On the Nature of the Universe PDF Author: Lucretius
Publisher: OUP Oxford
ISBN: 019162327X
Category : Literary Criticism
Languages : en
Pages : 816

Book Description
`Therefore this terror and darkness of the mind Not by the sun's rays, nor the bright shafts of day, Must be dispersed, as is most necessary, But by the face of nature and her laws.' Lucretius' poem On the Nature of the Universe combines a scientific and philosophical treatise with some of the greatest poetry ever written. With intense moral fervour Lucretius demonstrates to humanity that in death there is nothing to fear since the soul is mortal, and the world and everything in it is governed not by the gods, but by the mechanical laws of nature. By believing this, men can live in peace of mind and happiness. Lucretius bases his argument on the atomic theory expounded by the Greek philosopher Epicurus. His poem explores sensation, sex, cosmology, meteorology, and geology through acute observation of the beauties of the natural world and with moving sympathy for man's place in it. Sir Ronald Melville's accessible and accurate verse translation is complemented by an introduction and notes situating Lucretius' scientific theories within the thought of 1st century BCE Rome and discussing the Epicurean philosophy that was his inspiration and why the issues Lucretius' poem raisies about the scientific and poetical views of the world continue to be important. ABOUT THE SERIES: For over 100 years Oxford World's Classics has made available the widest range of literature from around the globe. Each affordable volume reflects Oxford's commitment to scholarship, providing the most accurate text plus a wealth of other valuable features, including expert introductions by leading authorities, helpful notes to clarify the text, up-to-date bibliographies for further study, and much more.

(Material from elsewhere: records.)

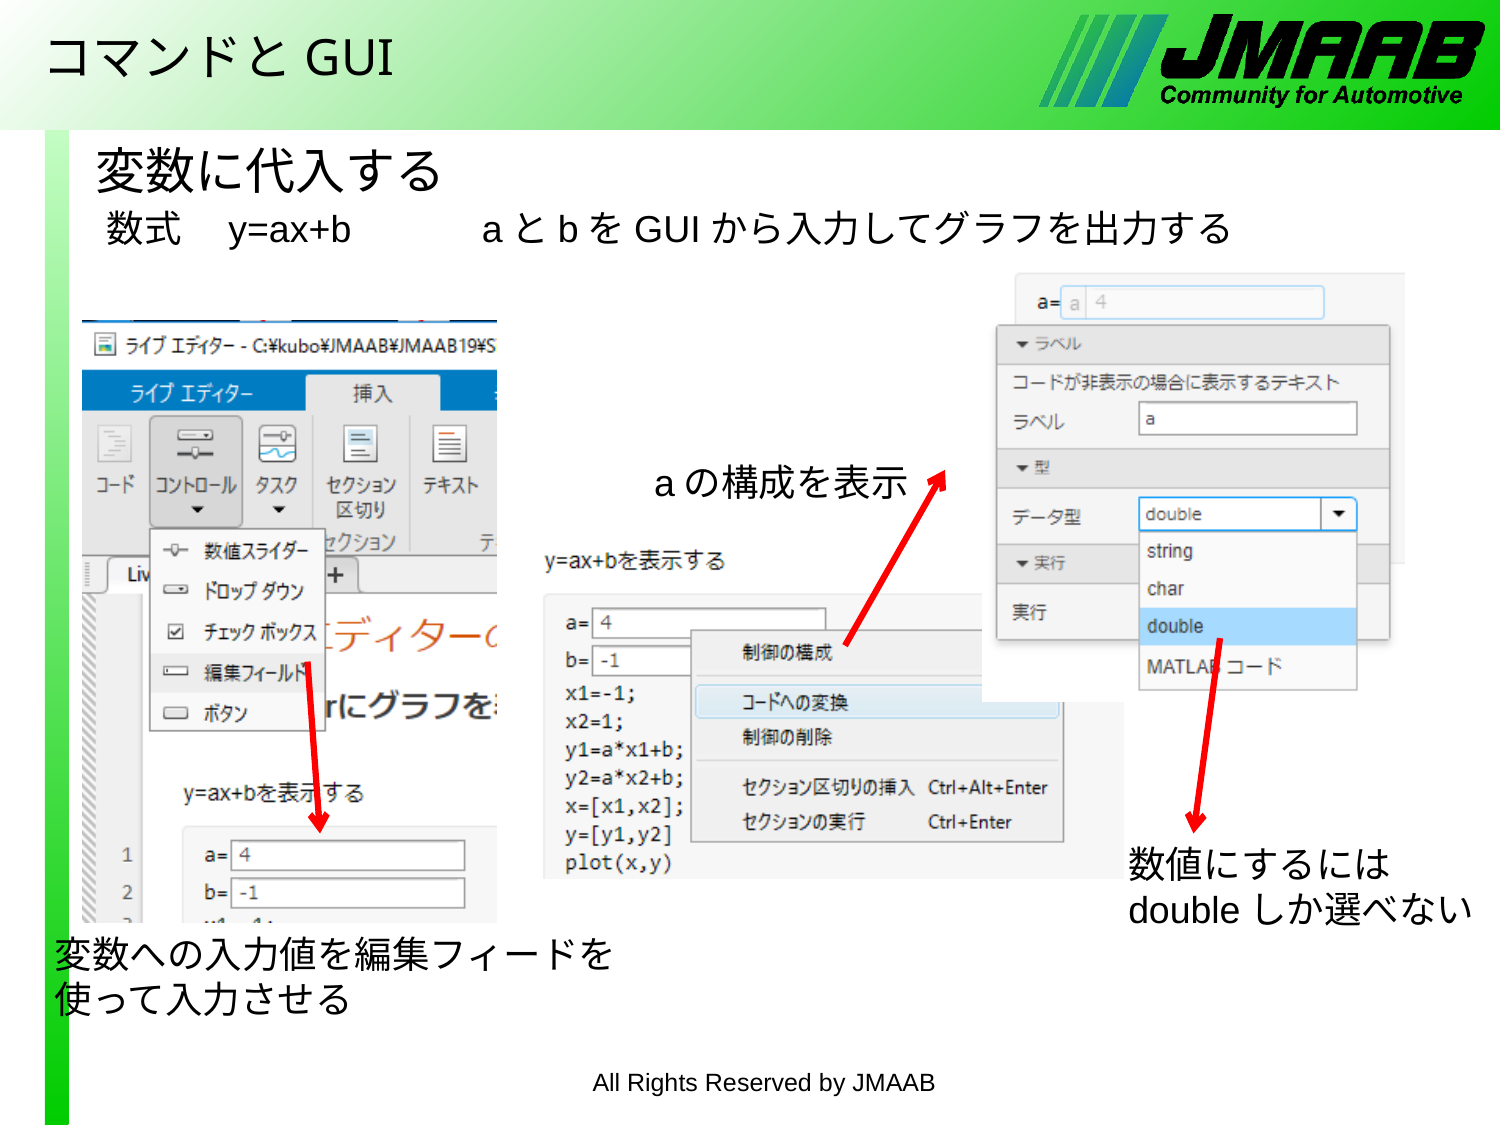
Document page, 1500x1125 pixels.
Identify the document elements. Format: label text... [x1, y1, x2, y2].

text_box 数値にするには doubleしか選べない [1113, 833, 1490, 939]
text_box aの構成を表示 [639, 451, 924, 512]
text_box 数式 y=ax+b aとbをGUIから入力してグラフを出力する [92, 197, 1293, 258]
list 変数に代入する [80, 132, 1431, 1007]
picture [519, 262, 1405, 879]
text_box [1193, 637, 1221, 834]
title コマンドとGUI [27, 21, 1057, 91]
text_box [844, 469, 946, 646]
picture [82, 320, 497, 923]
text_box 変数への入力値を編集フィードを 使って入力させる [39, 923, 632, 1029]
picture [1036, 11, 1486, 109]
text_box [307, 661, 321, 834]
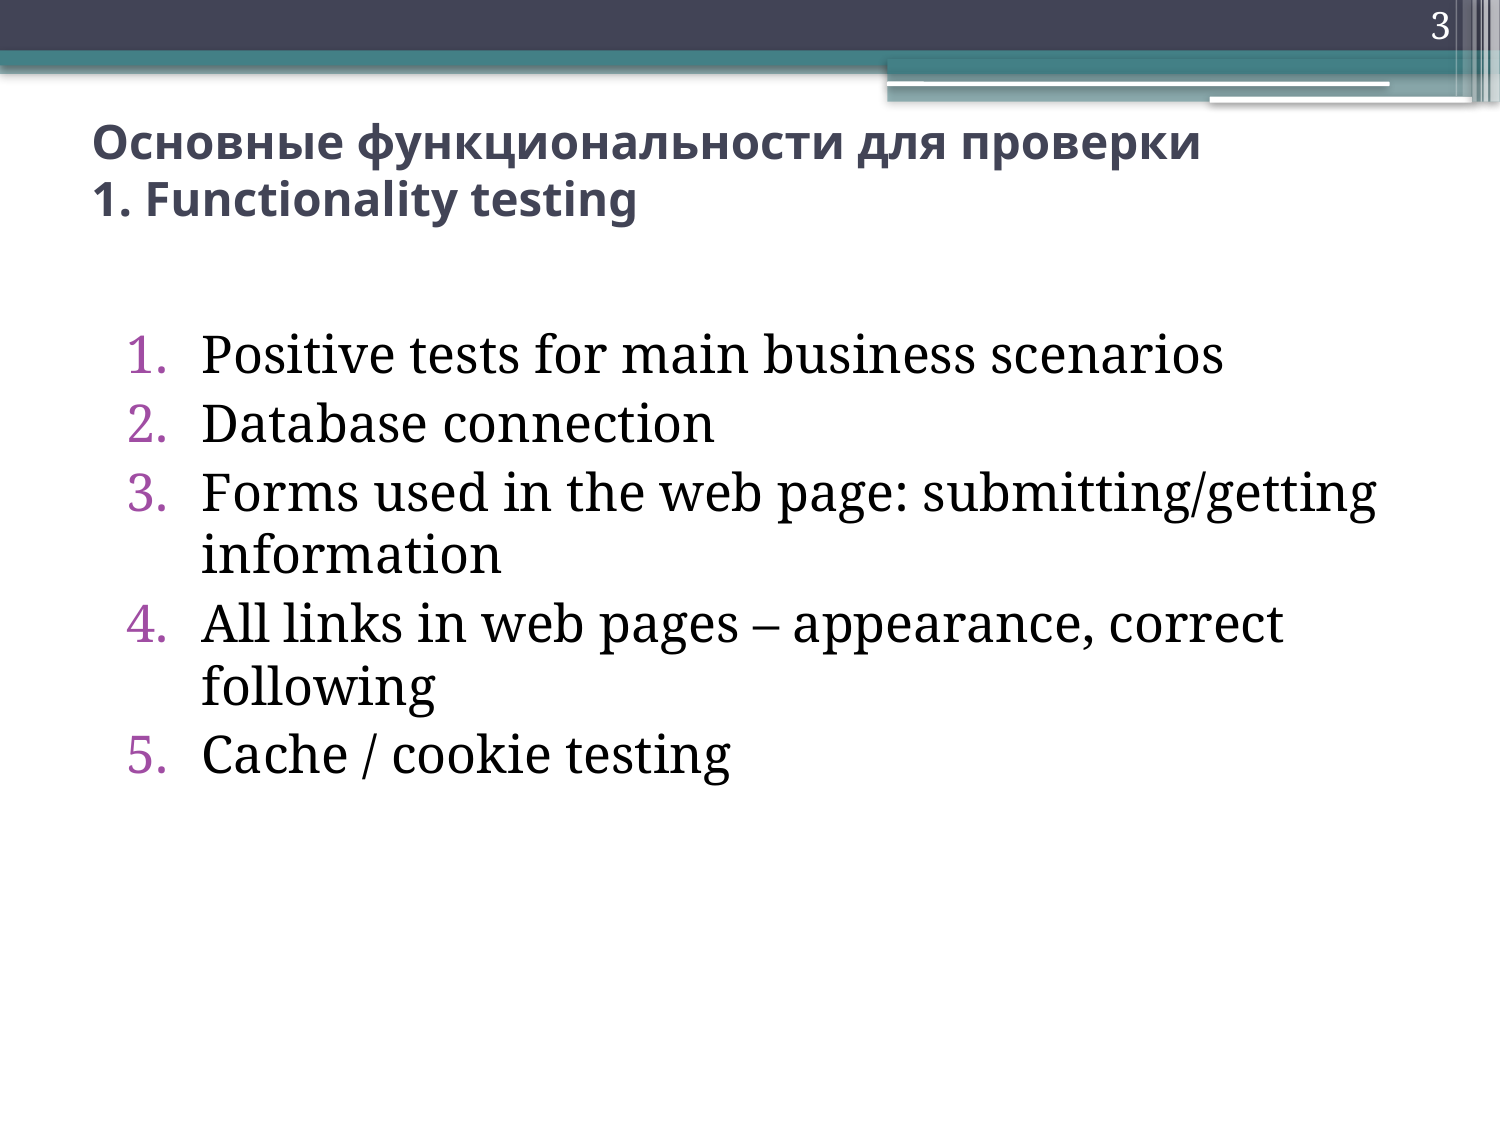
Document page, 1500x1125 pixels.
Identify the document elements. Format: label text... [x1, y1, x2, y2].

slide_number 3 [1341, 0, 1466, 61]
list Positive tests for main business scenarios Database connection Forms used in the web page: submitting/getting information All links in web pages – appearance, correct following Cache / cookie testing [112, 314, 1477, 823]
title Основные функциональности для проверки 1. Functionality testing [76, 103, 1427, 291]
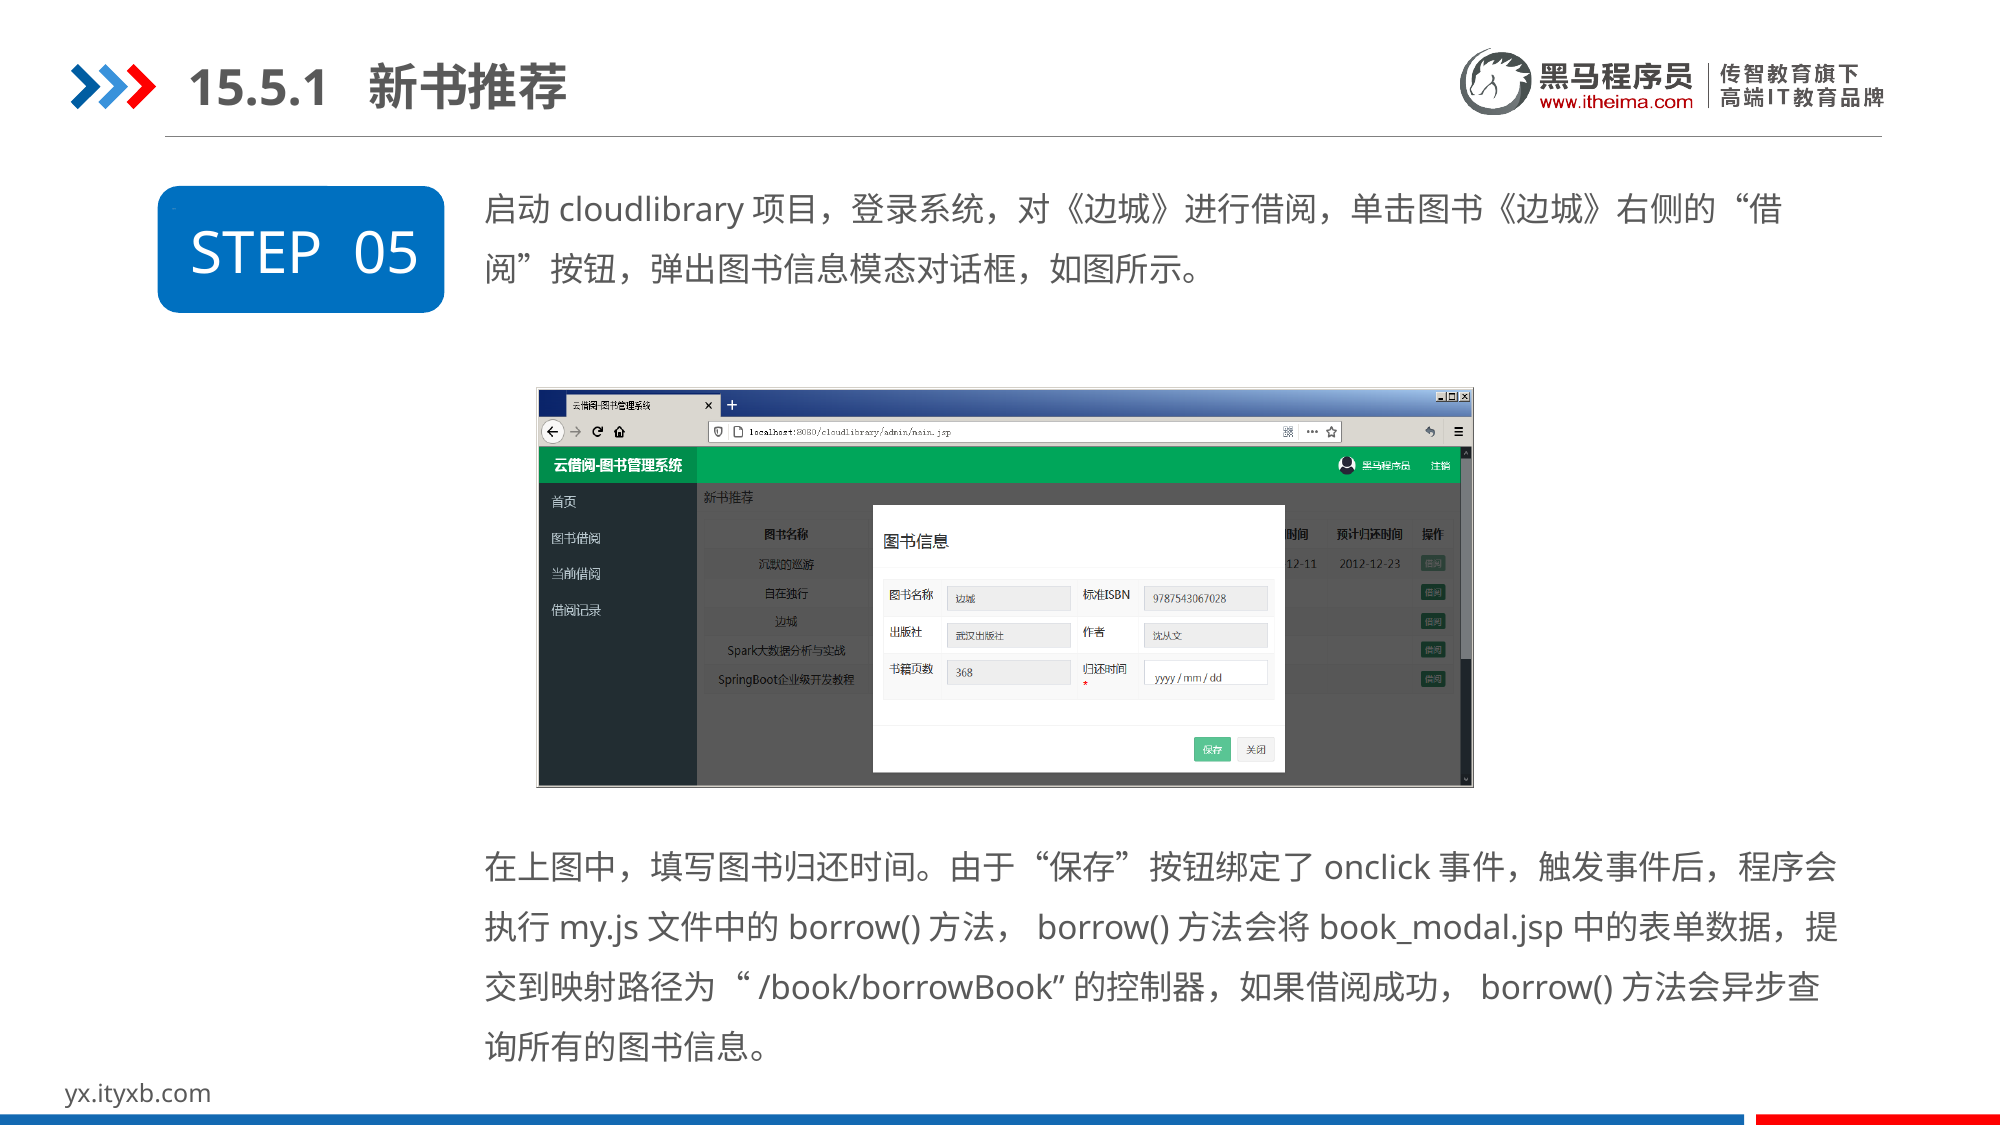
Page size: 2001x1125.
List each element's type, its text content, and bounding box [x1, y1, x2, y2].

picture [1460, 48, 1887, 115]
picture [536, 387, 1474, 788]
text_box STEP 05 [172, 208, 439, 293]
text_box 15.5.1 新书推荐 [187, 43, 690, 127]
text_box 启动cloudlibrary项目，登录系统，对《边城》进行借阅，单击图书《边城》右侧的“借阅”按钮，弹出图书信息模态对话框，如图所示。 在上图中，填写图书归还时间。由于“保存”按钮绑定了onclick事件，触发事件后，程序会执行my.js文件中的borrow()方法，borrow()方法会将book_modal.jsp中的表单数据，提交到映射路径为“/book/borrowBook”的控制器，如果借阅成功，borrow()方法会异步查询所有的图书信息。 [469, 160, 1862, 1074]
text_box [156, 184, 446, 314]
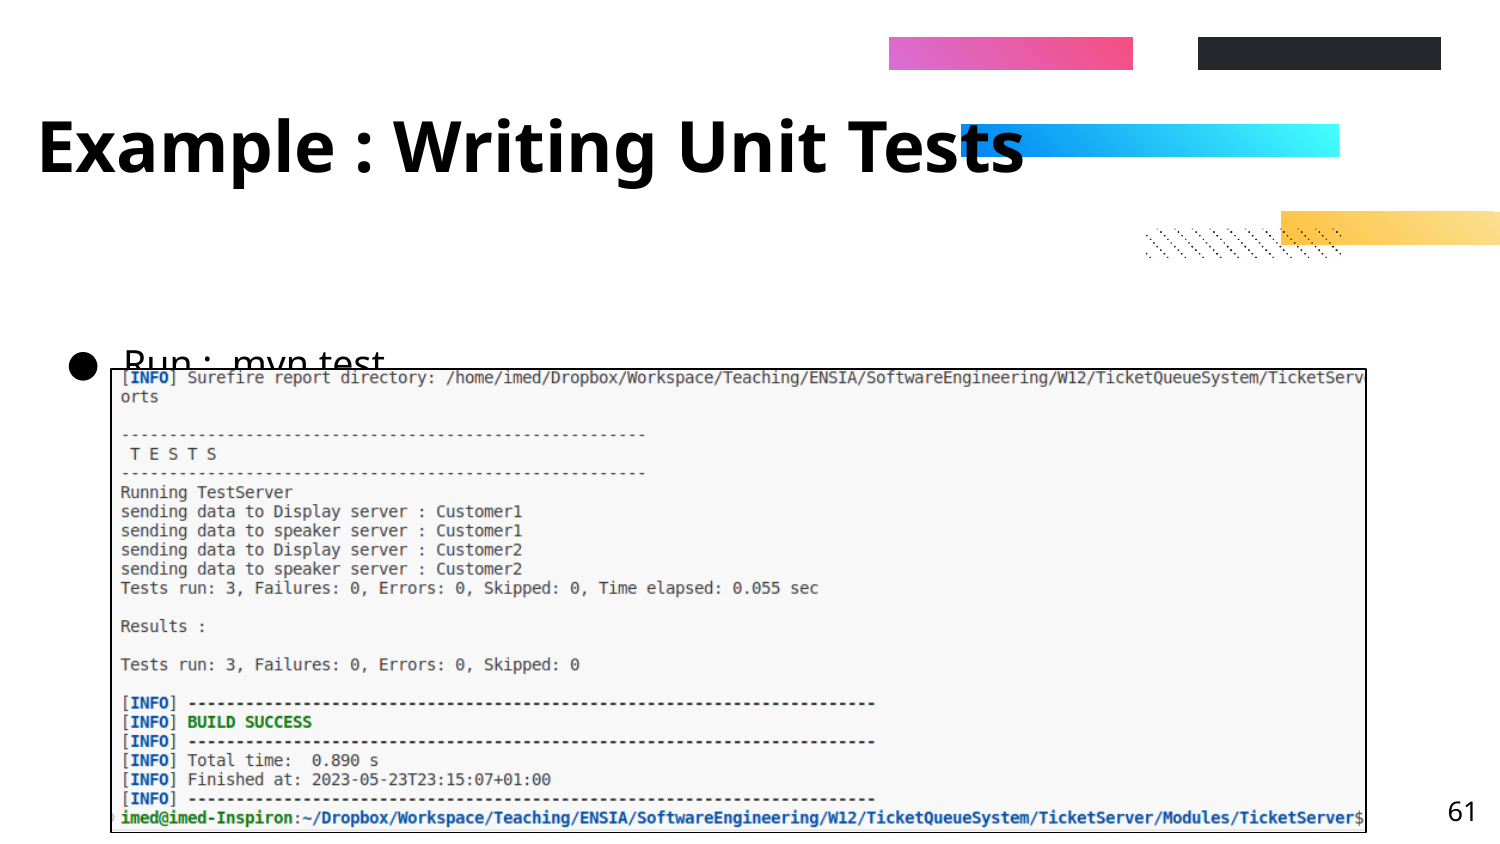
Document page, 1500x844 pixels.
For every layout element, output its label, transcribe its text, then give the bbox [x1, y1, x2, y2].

Seneca and the Idea of Tragedy

Seneca and the Idea of Tragedy PDF Author: Gregory A. Staley
Publisher: OUP USA
ISBN: 0195387430
Category : Drama
Languages : en
Pages : 200

Book Description
The question of why Seneca wrote tragedy has been debated since at least the 13th century. Since Seneca was a Stoic, critics assumed he wrote with the standard Stoic theory of literature as education in philosophy in mind. This book argues that Seneca was influenced by Aristotle's famous defense of tragedy against Plato's critique.